Após recordes, Ibovespa recua com pressão externa e inflação no radar

O índice voltou aos 197 mil pontos após sequência de recordes, com tensão no Oriente Médio e dados econômicos no radar.

Publicado em 15/04/2026 às 17:52h Publicado em 15/04/2026 às 17:52h por Matheus Silva
O dólar fechou praticamente estável, com leve recuo de 0,03% (Imagem: Shutterstock)
O dólar fechou praticamente estável, com leve recuo de 0,03% (Imagem: Shutterstock)
📉 O Ibovespa interrompeu nesta quarta-feira (15) uma sequência de 5 recordes consecutivos e 11 pregões seguidos de valorização. 
O principal índice da bolsa brasileira encerrou o dia em queda de 0,46%, aos 197.737 pontos, em uma sessão marcada por volatilidade e vencimento de opções.
Já o dólar à vista fechou praticamente estável, com leve recuo de 0,03%, cotado a R$ 4,99.
No cenário local, investidores repercutiram novos indicadores econômicos e atualizações do ambiente político.
O IGP-10, divulgado pela Fundação Getulio Vargas, avançou 2,94% em abril, revertendo a queda registrada em março e superando as expectativas. O movimento reflete, em parte, os impactos indiretos das tensões geopolíticas envolvendo Estados Unidos, Israel e Irã.
Por outro lado, o varejo brasileiro manteve trajetória positiva. O volume de vendas cresceu 0,6% em fevereiro frente a janeiro, renovando o maior nível da série histórica iniciada em 2000, ainda que abaixo das projeções de mercado.
Outro destaque foi a atuação do Tesouro Nacional, que anunciou emissão de títulos em euros, marcando o retorno do Brasil ao mercado europeu após mais de dez anos. Segundo o secretário do Tesouro, Dario Durigan, a operação levantou cerca de 5 bilhões, com demanda acima do esperado.
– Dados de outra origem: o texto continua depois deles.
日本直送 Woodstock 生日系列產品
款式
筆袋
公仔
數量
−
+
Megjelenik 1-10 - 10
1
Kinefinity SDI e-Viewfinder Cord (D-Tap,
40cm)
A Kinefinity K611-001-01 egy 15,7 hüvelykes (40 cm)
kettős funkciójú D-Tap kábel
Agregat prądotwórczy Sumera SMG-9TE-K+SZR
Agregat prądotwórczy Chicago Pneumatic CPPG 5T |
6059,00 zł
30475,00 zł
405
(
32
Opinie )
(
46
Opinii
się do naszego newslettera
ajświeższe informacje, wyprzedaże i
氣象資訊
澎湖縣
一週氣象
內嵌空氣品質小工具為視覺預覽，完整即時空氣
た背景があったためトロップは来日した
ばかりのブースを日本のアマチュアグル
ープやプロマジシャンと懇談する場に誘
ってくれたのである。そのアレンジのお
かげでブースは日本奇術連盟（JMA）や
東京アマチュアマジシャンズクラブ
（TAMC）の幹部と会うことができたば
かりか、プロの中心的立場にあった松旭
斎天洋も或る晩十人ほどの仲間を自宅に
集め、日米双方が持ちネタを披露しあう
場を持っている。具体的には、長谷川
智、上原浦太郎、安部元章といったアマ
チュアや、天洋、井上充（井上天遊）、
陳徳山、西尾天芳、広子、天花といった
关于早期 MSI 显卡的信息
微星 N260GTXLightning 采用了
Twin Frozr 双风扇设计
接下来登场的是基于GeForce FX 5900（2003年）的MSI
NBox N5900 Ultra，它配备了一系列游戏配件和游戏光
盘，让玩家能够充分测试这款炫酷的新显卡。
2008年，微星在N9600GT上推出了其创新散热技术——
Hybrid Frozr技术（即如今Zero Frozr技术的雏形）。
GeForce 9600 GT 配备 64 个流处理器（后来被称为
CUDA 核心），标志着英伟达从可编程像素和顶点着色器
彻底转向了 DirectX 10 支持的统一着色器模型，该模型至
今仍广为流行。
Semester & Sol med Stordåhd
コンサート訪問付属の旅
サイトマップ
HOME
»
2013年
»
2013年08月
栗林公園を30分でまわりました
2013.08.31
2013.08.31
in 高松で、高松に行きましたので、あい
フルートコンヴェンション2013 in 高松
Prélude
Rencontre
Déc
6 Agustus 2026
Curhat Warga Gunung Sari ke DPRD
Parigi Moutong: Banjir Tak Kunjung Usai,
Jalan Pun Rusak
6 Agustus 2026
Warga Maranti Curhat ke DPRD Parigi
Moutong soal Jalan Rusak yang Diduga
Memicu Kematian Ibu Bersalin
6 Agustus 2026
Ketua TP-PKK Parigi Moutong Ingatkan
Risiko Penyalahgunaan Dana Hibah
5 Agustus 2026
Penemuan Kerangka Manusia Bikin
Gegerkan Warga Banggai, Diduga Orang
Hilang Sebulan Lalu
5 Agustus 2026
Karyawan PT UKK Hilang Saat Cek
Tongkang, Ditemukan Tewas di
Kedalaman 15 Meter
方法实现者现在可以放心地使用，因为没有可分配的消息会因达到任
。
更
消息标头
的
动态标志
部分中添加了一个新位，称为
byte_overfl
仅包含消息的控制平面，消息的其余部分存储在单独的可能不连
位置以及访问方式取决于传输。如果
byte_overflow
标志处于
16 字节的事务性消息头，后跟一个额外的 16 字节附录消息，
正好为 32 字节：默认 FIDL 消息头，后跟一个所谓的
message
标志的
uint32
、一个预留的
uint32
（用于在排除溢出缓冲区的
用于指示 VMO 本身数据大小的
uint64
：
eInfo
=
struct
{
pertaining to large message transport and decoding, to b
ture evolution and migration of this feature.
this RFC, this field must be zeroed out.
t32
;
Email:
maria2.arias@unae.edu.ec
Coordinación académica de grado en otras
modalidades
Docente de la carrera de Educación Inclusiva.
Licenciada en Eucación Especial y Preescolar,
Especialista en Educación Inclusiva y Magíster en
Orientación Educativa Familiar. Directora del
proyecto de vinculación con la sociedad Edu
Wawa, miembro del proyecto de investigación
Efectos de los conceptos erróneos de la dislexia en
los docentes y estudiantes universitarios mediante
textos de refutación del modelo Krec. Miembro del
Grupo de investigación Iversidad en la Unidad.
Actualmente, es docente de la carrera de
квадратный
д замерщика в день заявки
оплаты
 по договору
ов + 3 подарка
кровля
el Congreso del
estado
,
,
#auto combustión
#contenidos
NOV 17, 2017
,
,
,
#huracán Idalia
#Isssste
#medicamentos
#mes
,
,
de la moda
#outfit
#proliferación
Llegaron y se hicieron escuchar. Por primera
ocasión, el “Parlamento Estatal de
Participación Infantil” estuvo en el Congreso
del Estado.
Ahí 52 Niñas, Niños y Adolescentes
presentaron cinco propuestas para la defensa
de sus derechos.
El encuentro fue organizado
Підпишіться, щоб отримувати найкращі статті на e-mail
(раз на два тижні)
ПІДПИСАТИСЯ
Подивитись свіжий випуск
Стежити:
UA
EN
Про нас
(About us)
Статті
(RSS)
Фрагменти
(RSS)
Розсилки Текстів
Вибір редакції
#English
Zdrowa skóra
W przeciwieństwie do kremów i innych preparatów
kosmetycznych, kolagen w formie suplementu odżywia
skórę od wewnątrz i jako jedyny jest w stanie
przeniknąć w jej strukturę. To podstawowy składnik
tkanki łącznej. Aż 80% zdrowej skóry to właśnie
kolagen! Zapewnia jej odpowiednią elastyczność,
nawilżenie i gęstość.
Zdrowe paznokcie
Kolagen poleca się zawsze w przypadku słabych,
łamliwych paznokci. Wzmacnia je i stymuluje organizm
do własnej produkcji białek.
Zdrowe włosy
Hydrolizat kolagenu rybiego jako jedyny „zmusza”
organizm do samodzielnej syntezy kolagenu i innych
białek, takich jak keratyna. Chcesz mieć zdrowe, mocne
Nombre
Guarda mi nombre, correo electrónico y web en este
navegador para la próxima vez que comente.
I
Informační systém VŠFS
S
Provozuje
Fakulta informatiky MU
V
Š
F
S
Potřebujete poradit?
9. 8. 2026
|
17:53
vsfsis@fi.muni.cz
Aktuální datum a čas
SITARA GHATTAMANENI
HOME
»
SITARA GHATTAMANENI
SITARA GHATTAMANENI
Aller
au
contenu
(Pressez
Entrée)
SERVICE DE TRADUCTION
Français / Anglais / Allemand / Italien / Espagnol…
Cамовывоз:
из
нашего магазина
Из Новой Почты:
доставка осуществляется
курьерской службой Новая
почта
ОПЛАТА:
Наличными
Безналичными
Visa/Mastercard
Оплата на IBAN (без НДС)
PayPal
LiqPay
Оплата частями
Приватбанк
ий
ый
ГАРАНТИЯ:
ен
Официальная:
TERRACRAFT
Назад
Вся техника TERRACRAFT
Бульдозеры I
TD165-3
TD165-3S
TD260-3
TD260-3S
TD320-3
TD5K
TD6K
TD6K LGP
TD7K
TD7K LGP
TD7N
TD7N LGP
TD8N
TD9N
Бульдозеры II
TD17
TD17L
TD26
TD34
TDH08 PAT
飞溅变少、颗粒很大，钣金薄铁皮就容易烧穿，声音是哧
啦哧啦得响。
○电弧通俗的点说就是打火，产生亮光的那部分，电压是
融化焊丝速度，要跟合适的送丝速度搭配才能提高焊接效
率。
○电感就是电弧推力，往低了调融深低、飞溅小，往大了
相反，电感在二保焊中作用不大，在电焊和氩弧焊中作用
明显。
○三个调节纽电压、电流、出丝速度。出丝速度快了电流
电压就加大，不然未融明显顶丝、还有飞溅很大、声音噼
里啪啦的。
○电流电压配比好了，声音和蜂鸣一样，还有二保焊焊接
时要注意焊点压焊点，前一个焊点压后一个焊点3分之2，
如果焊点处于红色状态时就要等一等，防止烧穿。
Ações em destaque no pregão

Entre os destaques negativos, os papéis da MBRF (MBRF3) lideraram as perdas, com queda de 10,38%, no pior desempenho desde a estreia na bolsa. O movimento veio após a venda de 70 milhões de ações pelo fundo Salic.
Nos pesos-pesados, a Petrobras (PETR4) também pressionou o índice. As ações PETR4 caíram 2,07%, enquanto PETR3 recuou 1,94%, refletindo o ambiente mais cauteloso no mercado.
Na ponta positiva, os papéis da Azzas 2154 (AZZA3) lideraram os ganhos. Já a Porto (PSSA3) também se destacou, em meio a um movimento de rotação no setor de seguros após revisões de recomendação feitas pelo Itaú BBA.

Bolsas globais refletem tensão geopolítica

No exterior, os principais índices de Wall Street tiveram desempenho misto, com investidores atentos à possibilidade de novas negociações entre Estados Unidos e Irã.
O S&P 500 avançou 0,80% e renovou máxima histórica, enquanto o Nasdaq subiu 1,60%, também em nível recorde. Já o Dow Jones recuou 0,15%.
Na Europa, o índice Stoxx 600 caiu 0,43%, refletindo cautela diante do cenário global. Na Ásia, o Nikkei avançou 0,44%, enquanto o Hang Seng teve alta de 0,29%.

O que ficou no radar

A combinação entre realização de lucros, indicadores domésticos e tensões no Oriente Médio contribuiu para a pausa no movimento de alta do Ibovespa.
📊 O comportamento dos ativos nos próximos dias deve seguir sensível ao cenário externo, especialmente à evolução do conflito envolvendo o Irã, além da leitura de novos dados econômicos no Brasil e no exterior.